Development of a Data Management Methodology for a Commercial-Off-The-Shelf (COTS) Part-Testing Program to Meet the Needs of a Broad Range of Users (304239)

Lee A Crowder, Sandia National Laboratories 
Stephen C Hwang, Sandia National Laboratories 
*Christopher L Stork, Sandia National Laboratories 

Keywords: Data management, data engineering, commercial-off-the-shelf (COTS) parts, metadata, surveillance, qualification

In support of an electronic commercial-off-the-shelf (COTS) part testing, surveillance, and qualification program, Sandia National Labs collects large volumes of information, including manufacturing data, metadata specifying part environmental exposure and test conditions, and electrical test data.

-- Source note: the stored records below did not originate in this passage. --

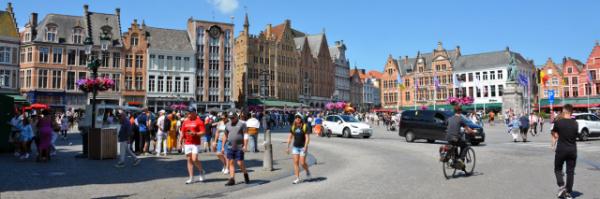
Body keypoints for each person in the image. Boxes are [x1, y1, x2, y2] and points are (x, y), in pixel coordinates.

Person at [551, 104, 578, 199]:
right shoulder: (575, 123)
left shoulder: (559, 122)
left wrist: (553, 144)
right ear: (571, 112)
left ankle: (562, 186)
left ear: (564, 111)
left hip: (561, 149)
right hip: (572, 150)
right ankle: (568, 191)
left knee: (557, 169)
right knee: (570, 171)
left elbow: (555, 134)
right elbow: (575, 135)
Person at [180, 108, 206, 184]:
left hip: (195, 143)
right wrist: (180, 141)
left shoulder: (199, 121)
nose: (188, 114)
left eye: (190, 113)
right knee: (189, 160)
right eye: (188, 113)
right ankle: (191, 178)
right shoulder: (185, 122)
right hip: (187, 143)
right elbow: (182, 132)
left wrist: (195, 134)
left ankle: (201, 171)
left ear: (194, 113)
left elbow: (203, 132)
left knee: (194, 159)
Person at [223, 112, 250, 186]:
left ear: (236, 117)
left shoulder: (242, 124)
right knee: (231, 162)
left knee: (239, 163)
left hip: (239, 146)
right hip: (230, 146)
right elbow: (225, 135)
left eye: (232, 118)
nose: (231, 119)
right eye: (230, 118)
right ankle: (232, 179)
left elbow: (245, 135)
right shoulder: (227, 125)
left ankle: (245, 173)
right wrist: (223, 146)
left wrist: (245, 146)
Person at [445, 105, 475, 171]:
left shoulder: (449, 118)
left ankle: (455, 161)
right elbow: (467, 128)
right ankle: (460, 160)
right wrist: (472, 132)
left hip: (448, 138)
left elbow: (447, 124)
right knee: (465, 145)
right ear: (460, 111)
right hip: (455, 138)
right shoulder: (460, 119)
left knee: (454, 146)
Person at [286, 115, 312, 184]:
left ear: (301, 119)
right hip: (295, 147)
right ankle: (297, 178)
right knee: (296, 162)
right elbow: (290, 137)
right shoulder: (293, 127)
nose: (297, 119)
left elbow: (307, 138)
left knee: (302, 163)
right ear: (294, 119)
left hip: (302, 147)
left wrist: (306, 146)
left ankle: (307, 170)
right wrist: (287, 147)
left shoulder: (304, 126)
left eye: (299, 118)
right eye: (296, 118)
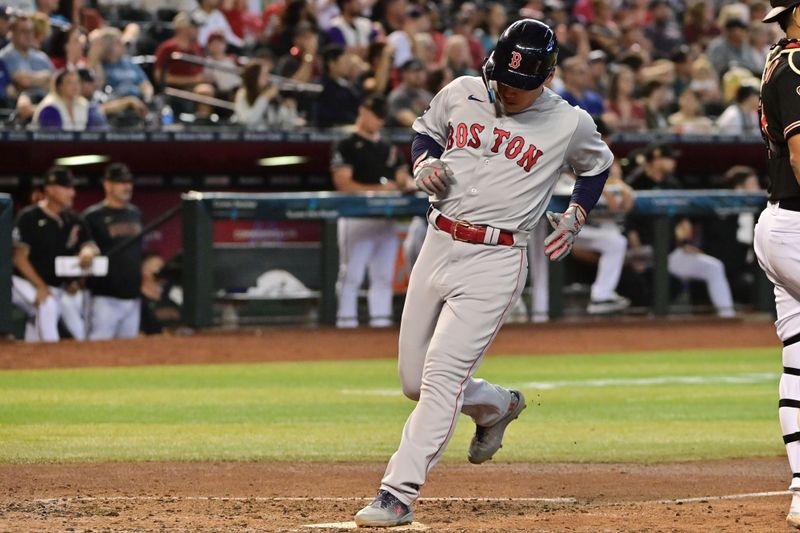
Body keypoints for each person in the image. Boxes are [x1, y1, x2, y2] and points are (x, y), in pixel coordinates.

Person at [353, 19, 614, 527]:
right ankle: (496, 404)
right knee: (414, 380)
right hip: (437, 242)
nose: (510, 92)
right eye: (505, 81)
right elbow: (425, 133)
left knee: (442, 376)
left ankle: (397, 492)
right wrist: (423, 163)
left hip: (497, 259)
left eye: (523, 86)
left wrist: (578, 214)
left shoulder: (569, 122)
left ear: (548, 76)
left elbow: (597, 165)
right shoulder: (463, 91)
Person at [754, 2, 800, 527]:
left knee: (798, 358)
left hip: (782, 222)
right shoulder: (796, 65)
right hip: (795, 226)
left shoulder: (778, 59)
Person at [625, 143, 735, 317]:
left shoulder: (672, 183)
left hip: (670, 252)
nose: (673, 162)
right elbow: (628, 222)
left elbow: (682, 220)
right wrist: (637, 251)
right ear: (656, 158)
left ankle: (728, 316)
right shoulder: (635, 182)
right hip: (643, 252)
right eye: (669, 158)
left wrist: (684, 242)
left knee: (713, 267)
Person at [330, 94, 411, 328]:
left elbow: (402, 178)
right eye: (375, 114)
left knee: (384, 277)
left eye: (381, 116)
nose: (379, 120)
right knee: (351, 275)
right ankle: (346, 324)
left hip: (385, 220)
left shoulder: (388, 148)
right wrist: (381, 189)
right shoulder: (346, 144)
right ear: (363, 112)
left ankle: (380, 324)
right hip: (356, 217)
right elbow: (343, 184)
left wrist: (405, 183)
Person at [11, 166, 98, 342]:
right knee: (47, 306)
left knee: (39, 321)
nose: (72, 193)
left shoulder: (74, 219)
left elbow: (91, 246)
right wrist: (41, 286)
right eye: (66, 188)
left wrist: (87, 252)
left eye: (72, 188)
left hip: (55, 285)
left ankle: (31, 363)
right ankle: (51, 355)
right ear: (50, 189)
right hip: (21, 281)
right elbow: (18, 258)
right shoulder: (30, 216)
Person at [82, 163, 143, 340]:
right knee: (97, 349)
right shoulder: (92, 216)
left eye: (129, 182)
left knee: (128, 353)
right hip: (104, 296)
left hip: (132, 295)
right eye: (121, 182)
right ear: (107, 185)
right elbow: (85, 245)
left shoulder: (135, 213)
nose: (127, 186)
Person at [32, 67, 105, 130]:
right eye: (69, 82)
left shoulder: (84, 104)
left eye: (77, 82)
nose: (75, 86)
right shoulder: (50, 107)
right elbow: (52, 139)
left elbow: (92, 135)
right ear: (60, 86)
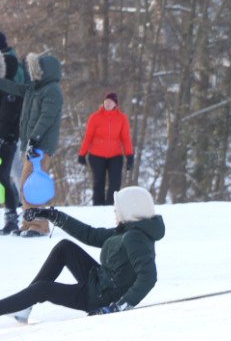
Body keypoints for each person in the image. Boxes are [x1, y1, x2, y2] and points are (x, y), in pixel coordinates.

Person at [0, 186, 164, 322]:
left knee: (42, 289)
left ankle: (20, 305)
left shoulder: (134, 238)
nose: (115, 212)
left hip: (100, 298)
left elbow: (148, 277)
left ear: (130, 210)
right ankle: (24, 305)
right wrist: (52, 215)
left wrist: (119, 306)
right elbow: (90, 235)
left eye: (118, 209)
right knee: (64, 248)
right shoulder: (128, 231)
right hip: (99, 283)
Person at [5, 53, 65, 238]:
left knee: (31, 185)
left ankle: (39, 225)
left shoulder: (52, 91)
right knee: (25, 185)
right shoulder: (34, 88)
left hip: (40, 145)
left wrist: (34, 139)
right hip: (30, 143)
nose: (32, 73)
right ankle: (29, 223)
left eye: (35, 70)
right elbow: (15, 88)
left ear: (44, 71)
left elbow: (46, 118)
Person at [78, 92, 134, 207]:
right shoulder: (95, 117)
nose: (108, 103)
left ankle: (110, 206)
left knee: (115, 183)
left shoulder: (122, 118)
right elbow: (88, 136)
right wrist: (82, 154)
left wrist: (130, 156)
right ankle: (98, 208)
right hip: (96, 155)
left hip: (115, 156)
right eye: (106, 101)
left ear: (115, 104)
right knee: (99, 183)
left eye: (111, 102)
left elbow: (126, 138)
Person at [0, 33, 22, 235]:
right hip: (6, 138)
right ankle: (11, 215)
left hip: (7, 140)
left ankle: (12, 216)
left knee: (5, 175)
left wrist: (9, 137)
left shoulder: (12, 91)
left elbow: (11, 117)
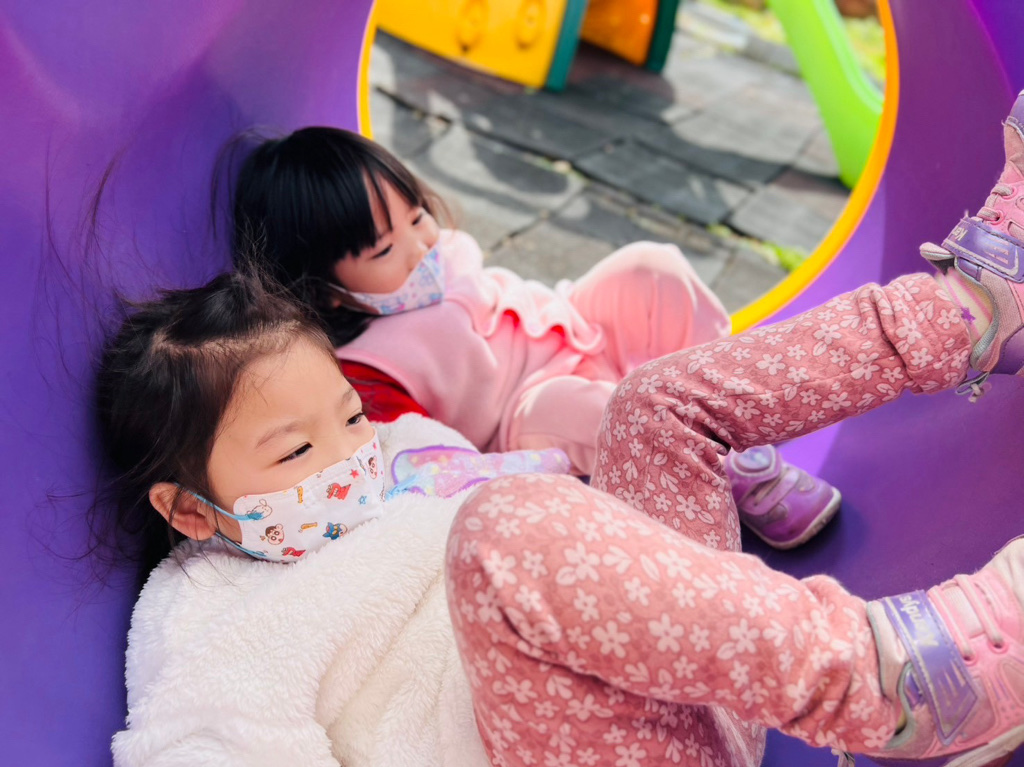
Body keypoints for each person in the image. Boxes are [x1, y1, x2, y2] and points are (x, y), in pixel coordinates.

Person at [107, 90, 1024, 767]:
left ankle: (972, 316)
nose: (352, 454)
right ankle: (900, 685)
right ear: (188, 511)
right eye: (299, 450)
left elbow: (468, 469)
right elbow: (200, 748)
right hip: (572, 745)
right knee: (501, 533)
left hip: (695, 676)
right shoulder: (209, 611)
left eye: (351, 417)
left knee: (648, 405)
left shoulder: (394, 463)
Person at [225, 127, 841, 550]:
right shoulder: (369, 367)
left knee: (652, 268)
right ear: (329, 290)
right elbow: (418, 455)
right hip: (525, 411)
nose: (421, 246)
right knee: (593, 409)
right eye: (385, 249)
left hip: (574, 323)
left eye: (417, 217)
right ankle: (725, 472)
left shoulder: (441, 255)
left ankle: (725, 400)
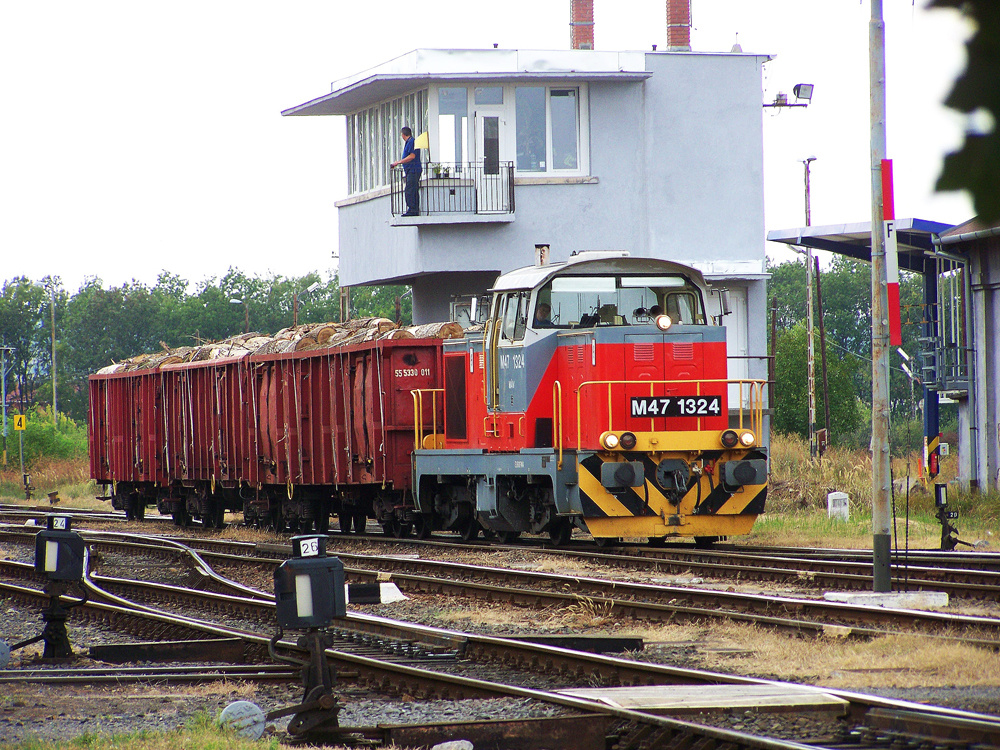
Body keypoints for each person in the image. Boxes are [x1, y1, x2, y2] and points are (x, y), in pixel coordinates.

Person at [391, 126, 421, 216]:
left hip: (413, 170)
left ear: (403, 134)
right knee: (413, 189)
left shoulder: (411, 142)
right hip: (411, 170)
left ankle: (412, 209)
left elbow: (412, 156)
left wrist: (399, 162)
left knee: (409, 190)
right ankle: (414, 209)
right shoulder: (410, 142)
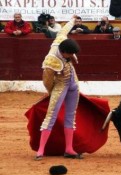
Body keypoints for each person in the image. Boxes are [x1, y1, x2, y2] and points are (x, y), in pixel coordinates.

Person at [35, 15, 82, 161]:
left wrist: (73, 21)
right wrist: (51, 92)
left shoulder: (61, 40)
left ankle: (69, 149)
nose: (71, 56)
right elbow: (47, 80)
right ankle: (40, 150)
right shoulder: (51, 59)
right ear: (63, 52)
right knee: (51, 117)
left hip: (73, 84)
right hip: (60, 86)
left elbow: (64, 31)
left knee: (70, 116)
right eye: (70, 54)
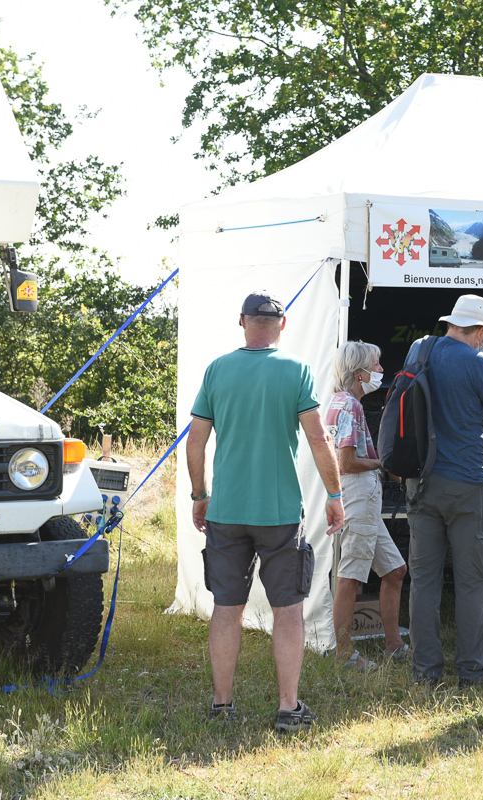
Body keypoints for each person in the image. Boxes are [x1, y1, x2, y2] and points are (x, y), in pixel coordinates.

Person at [186, 290, 345, 734]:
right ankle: (288, 708)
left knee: (226, 607)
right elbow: (319, 438)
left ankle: (222, 705)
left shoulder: (217, 369)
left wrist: (200, 494)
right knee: (288, 609)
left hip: (226, 510)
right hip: (279, 513)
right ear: (282, 323)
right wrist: (334, 494)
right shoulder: (295, 370)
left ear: (242, 321)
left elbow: (195, 441)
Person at [405, 294, 483, 687]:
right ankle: (472, 672)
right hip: (468, 484)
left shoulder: (419, 349)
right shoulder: (479, 362)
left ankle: (425, 672)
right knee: (473, 581)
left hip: (421, 480)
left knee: (424, 580)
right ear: (480, 333)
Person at [325, 340, 409, 672]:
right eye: (375, 365)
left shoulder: (341, 402)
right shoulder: (350, 406)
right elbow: (346, 462)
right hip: (358, 496)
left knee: (395, 570)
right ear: (358, 373)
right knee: (350, 576)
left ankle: (394, 645)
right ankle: (344, 655)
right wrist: (383, 464)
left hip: (362, 498)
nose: (381, 370)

Multiple user groups, namely engineers designing testing protocols and qualifying parts, technologists performing testing, statistical analysts tasked with extracting relevant trends, and management/customers requiring high-level metrics, must leverage COTS data to make timely technical and business decisions. COTS part testing data have been stored in disparate locations in an unorganized format, making it difficult to use these data to answer questions from a broad range of users. In this introductory-level presentation, we highlight a data management approach, specifically the organization of the COTS program data into distinct, linkable data tables (part manufacturing information, part tracking information, part processing information, electrical test data, test information), designed to provide improved analytics and streamline the process by which user questions can be answered.